The thing is, ++a != (a = a + 1). And even if it were, it's perfectly legitimate for a lazy parameter to change the state of things outside the scope of the function. Really, lazy is just syntactic sugar for a delegate.

void log(lazy string message, lazy int t)
is just the same as
void log(lazy string message, int delegate() t)

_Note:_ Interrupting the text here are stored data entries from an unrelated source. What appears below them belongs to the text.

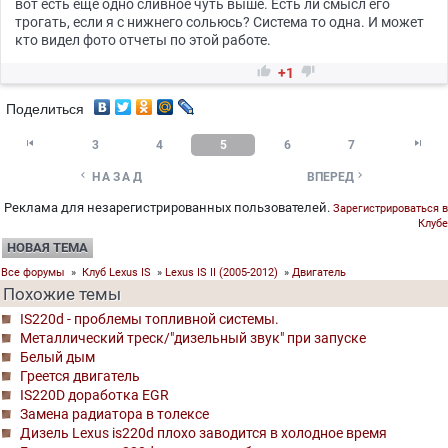
вот есть еще одно сливное чуть выше. Есть ли смысл его
трогать, если я с нижнего сольюсь? Система то одна. И может
кто видел фото отчеты по этой работе.


+1
Поделиться


3
4
5
6
7


НАЗАД
ВПЕРЕД
Реклама для незарегистрированных пользователей.
Зарегистрироваться в
Клубе
НОВАЯ ТЕМА
Все форумы
»
Клуб Lexus IS
»
Lexus IS II (2005-2012)
»
Двигатель
Похожие темы
IS220d - проблемы топливной системы.
Металлический треск/"дизельный звук" при запуске
Белый дым
Греется двигатель
IS220D доработка EGR
Замена радиатора в толексе
Дизель Lexus is220d плохо заводится в холодное время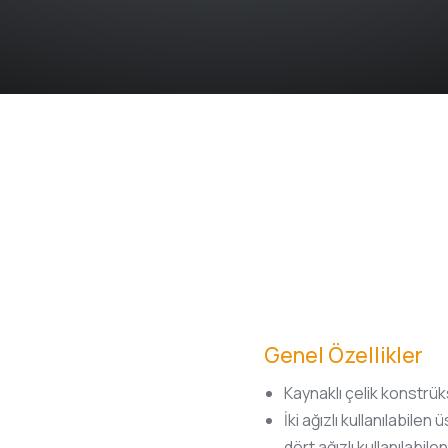
Genel Özellikler
Kaynaklı çelik konstrü
İki ağızlı kullanılabilen 
dört ağızlı kullanılabilen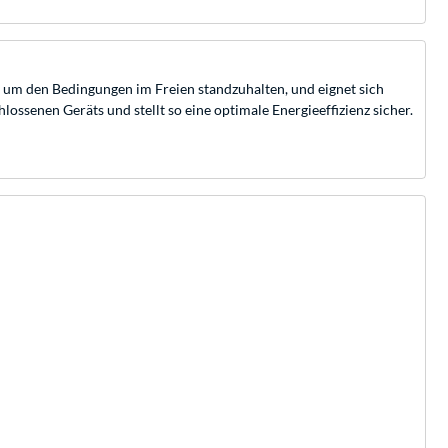
t, um den Bedingungen im Freien standzuhalten, und eignet sich
ssenen Geräts und stellt so eine optimale Energieeffizienz sicher.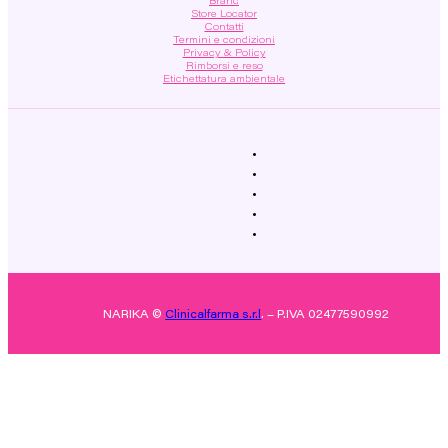
Brand
Store Locator
Contatti
Termini e condizioni
Privacy & Policy
Rimborsi e reso
Etichettatura ambientale
NARIKA ©
Clinicalfarma s.r.l
. – P.IVA 02477590992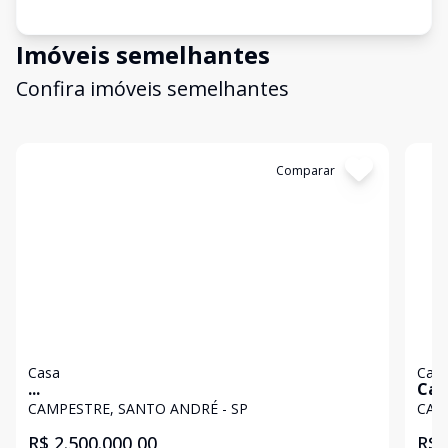
Imóveis semelhantes
Confira imóveis semelhantes
Cód:
11767
Comparar
Có
Casa
Cas
...
Cas
CAMPESTRE, SANTO ANDRÉ - SP
CAM
R$ 2.500.000,00
R$ 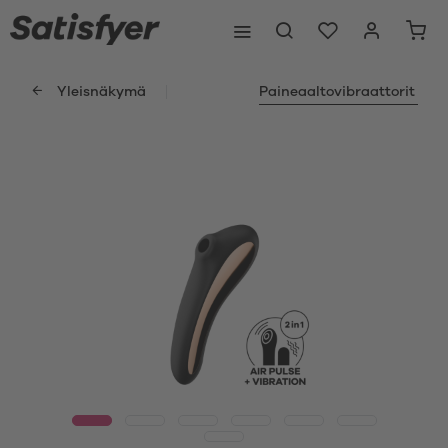
Yleisnäkymä
Paineaaltovibraattorit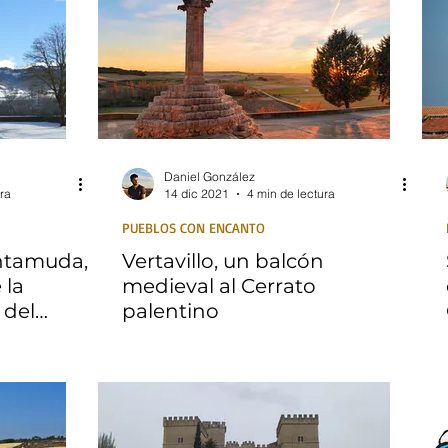
Daniel González
ra
14 dic 2021
4 min de lectura
PUEBLOS CON ENCANTO
ntamuda,
Vertavillo, un balcón
 la
medieval al Cerrato
 del
palentino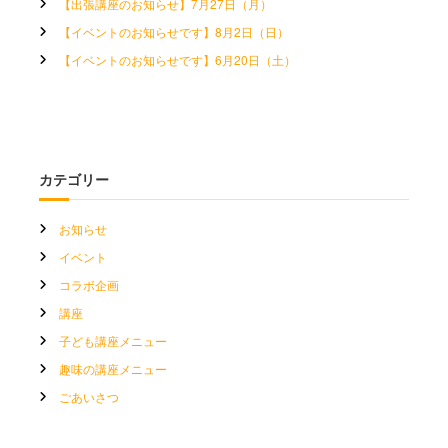
【出張講座のお知らせ】7月27日（月）
【イベントのお知らせです】8月2日（日）
【イベントのお知らせです】6月20日（土）
カテゴリー
お知らせ
イベント
コラボ企画
講座
子ども講座メニュー
趣味の講座メニュー
ごあいさつ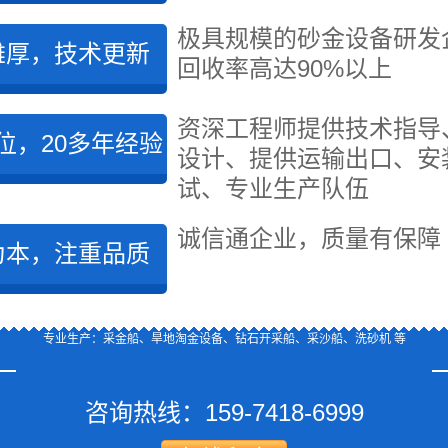
极具规模的砂金设备研发
雄厚，技术更新
回收率高达90%以上
资深工程师提供技术指导
位，20多年经验
设计、提供运输出口、安
试、专业生产队伍
诚信通企业，质量有保障
为本，注重品质
专业生产：采金船、旱地淘金设备、钻石开采船、采沙船、洗砂机 等
咨询热线：
159-7418-6999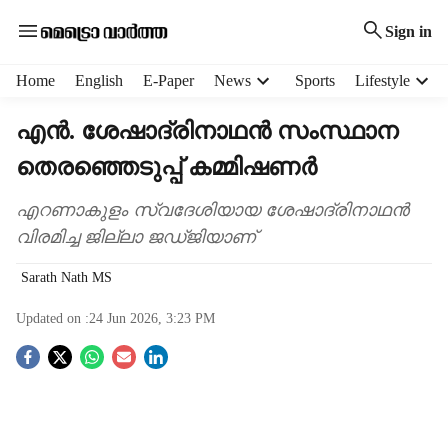
Sign in
H
Home
English
E-Paper
News
Sports
Lifestyle
e
a
എന്‍. ശേഷാദ്രിനാഥന്‍ സംസ്ഥാന
d
തെരഞ്ഞെടുപ്പ് കമ്മിഷണര്‍
e
r
m
എ​റ​ണാ​കു​ളം സ്വ​ദേ​ശി​യാ​യ ശേ​ഷാ​ദ്രി​നാ​ഥ​ന്‍
e
വി​ര​മി​ച്ച ജി​ല്ലാ ജ​ഡ്ജി​യാ​ണ്
n
u
Sarath Nath MS
i
t
Updated on :
24 Jun 2026, 3:23 PM
e
S
m
s
o
c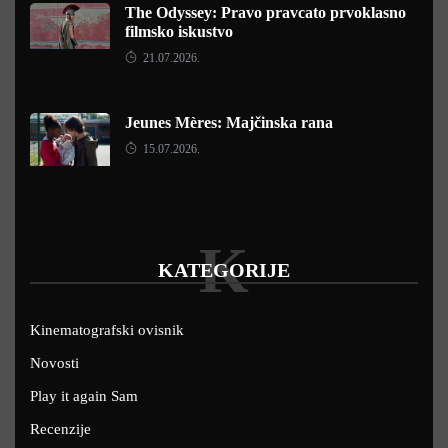
The Odyssey: Pravo pravcato prvoklasno
filmsko iskustvo
21.07.2026.
Jeunes Mères: Majčinska rana
15.07.2026.
K
KATEGORIJE
Kinematografski ovisnik
Novosti
Play it again Sam
Recenzije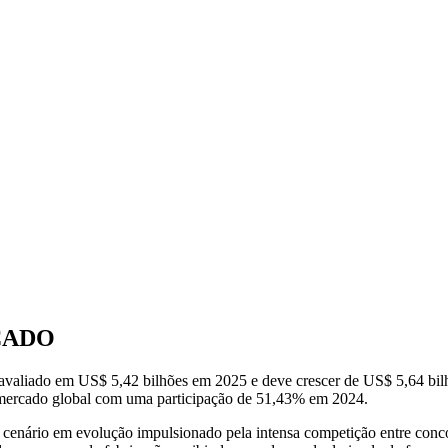
CADO
i avaliado em US$ 5,42 bilhões em 2025 e deve crescer de US$ 5,64 
 mercado global com uma participação de 51,43% em 2024.
 cenário em evolução impulsionado pela intensa competição entre conco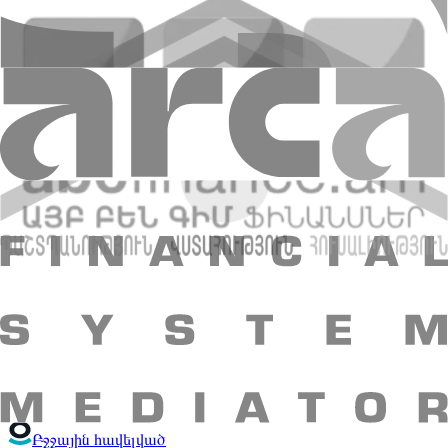
20 մլն դրամը կամ դրան համարժեք արտարժույթը
գերազանցող ցանկացած փոխանակման գործարքի դեպքում
փոխարժեքները սահմանվում են Բանկի կողմից:
Հաշվիչ
Կանխիկ
Անկանխիկ
AMD
Ունեմ
USD
Կստանամ
1 USD = 368.50 AMD
Փոխանակում Ինտերնետ-բանկինգում
Մասնաճյուղեր
Թարմացված է` 26.02.2026 11:49
+374 10 59 20 20
Գլխամասային գրասենյակ՝ ՀՀ, 0010, ք․
Երևան, Նալբանդյան 48
E-mail
:
info@amiobank.am
Բջջային հավելված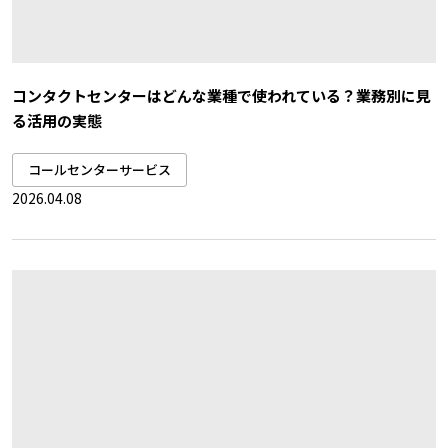
コンタクトセンターはどんな業種で使われている？業務別に見
る活用の実態
コールセンターサービス
2026.04.08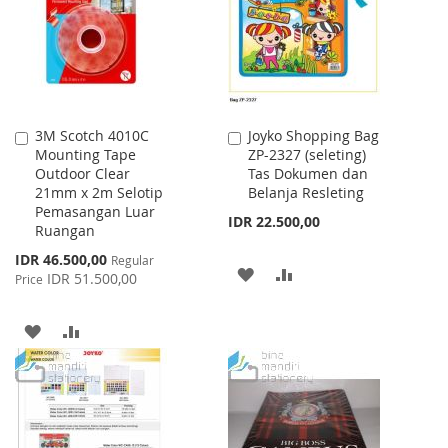
LIST
LIST
3M Scotch 4010C
Joyko Shopping Bag
Add
Add
Mounting Tape
ZP-2327 (seleting)
to
to
Outdoor Clear
Tas Dokumen dan
Cart
Cart
21mm x 2m Selotip
Belanja Resleting
Pemasangan Luar
IDR 22.500,00
Ruangan
Special
IDR 46.500,00
Regular
ADD
ADD
Price
IDR 51.500,00
Price
TO
TO
ADD
ADD
WISH
COMPARE
TO
TO
LIST
WISH
COMPARE
LIST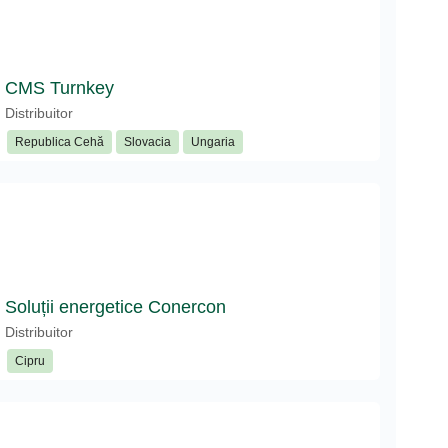
CMS Turnkey
Distribuitor
Republica Cehă
Slovacia
Ungaria
Soluții energetice Conercon
Distribuitor
Cipru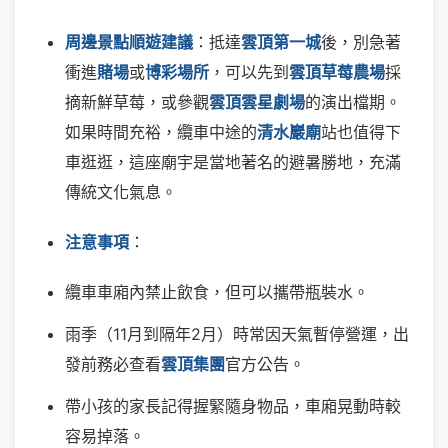
周邊景點順遊建議
：抵達
雲頂第一城
後，別急著
衝進
賭場
或
博彩場所
，可以先到
雲頂草莓農場
採
摘新鮮草莓，或參觀
雲頂雲星劇場
的演出檔期。
如果時間充裕，纜車中途的
清水巖廟
站也值得下
車逛逛，這座廟宇是當地著名的避暑勝地，充滿
傳統文化氣息。
注意事項
：
纜車車廂內禁止飲食，但可以攜帶瓶裝水。
雨季（11月到隔年2月）時常因天氣暫停營運，出
發前務必查看
雲頂集團
官方公告。
帶小孩的家長記得握緊隨身物品，車廂晃動時較
容易掉落。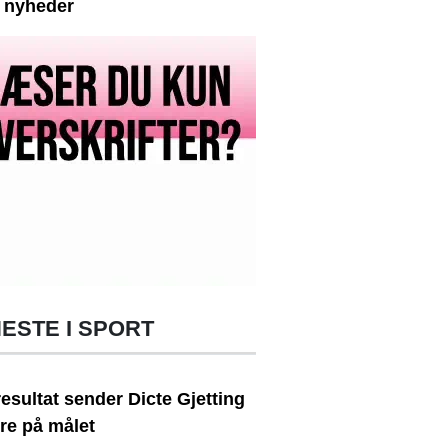
e nyheder
ESTE I SPORT
resultat sender Dicte Gjetting
re på målet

the latter must be called like

log("Incrementing the meaning of life: %s", (){return ++a;});
or
log("Incrementing the meaning of life: %s", () => ++a);

while the former can appear like:
log("Incrementing the meaning of life: %s", ++a);

In this case, I'd say that the "correct" thing to do is not have the t parameter be a lazy parameter. Generally, lazy is better used for things like the enforce provided by std.exception ... it looks something like this (I haven't seen it before, so this is an approximation based on my observations):

void enforce(bool condition, lazy string msg) {
   if(condition) throw new EnforceException(msg);
}

enforce(someCondition, "Well, it looks like " ~ obj.getNameFromDatabase() ~ " is in an invalid state ... here's a helpful representation: " ~ obj.expensiveFunction());

In this case, lazy is used to prevent the expensive calls to get the name from a database and computing a hash function unless it's absolutely necessary. And obj's state might very well be changed when getNameFromDatabase is called or when expensiveFunction is run.

> (Sorry if this is a duplicate, got an error upon sending, it appears like the message never was sent)

It's okay. It's a known bug right now due to the mass influx of users. It happens to all of us :)
May 11, 2012
On 2012-05-12 00:27, Chris Cain wrote:
> [...]

Thank you for the detailed answer.
I still suspect this can fool some people, and (in my ignorance) I couldn't (and still can't, to be honest) really see when you would want to assign a variable in a lazy parameter, I would expect that to be far more often an error from the coder rather than intended behavior. I'm not here to argue though, I just wanted to express my thoughts on the issue :)

> It's okay. It's a known bug right now due to the mass influx of users.

Which is good, the language is really interesting, I hope more people will look into it.
May 11, 2012
On Friday, 11 May 2012 at 23:07:31 UTC, Vidar Wahlberg wrote:
> Thank you for the detailed answer.
> I still suspect this can fool some people, and (in my ignorance) I couldn't (and still can't, to be honest) really see when you would want to assign a variable in a lazy parameter, I would expect that to be far more often an error from the coder rather than intended behavior. I'm not here to argue though, I just wanted to express my thoughts on the issue :)

No problem. I hope it's become a bit more clear what lazy is for.

++a isn't assigning a. It's causing a to mutate in place (which, is just changing state). And lazy parameters are all about holding the change of state off until it's necessary.

The biggest "gotcha" about lazy parameters isn't going to be that, though... it'll be something like this:

-=-=-
void funct(lazy int x) {
    writeln(x, " ", x);
}

void main() {
    int a = 0;
    funct(++a); // prints 1, 2
    // a is now 2, even though there's only one ++a
}
-=-=-

But keeping in mind that lazy is just convenient syntax sugar for a delegate function, the reason why this behaves like this is clearer.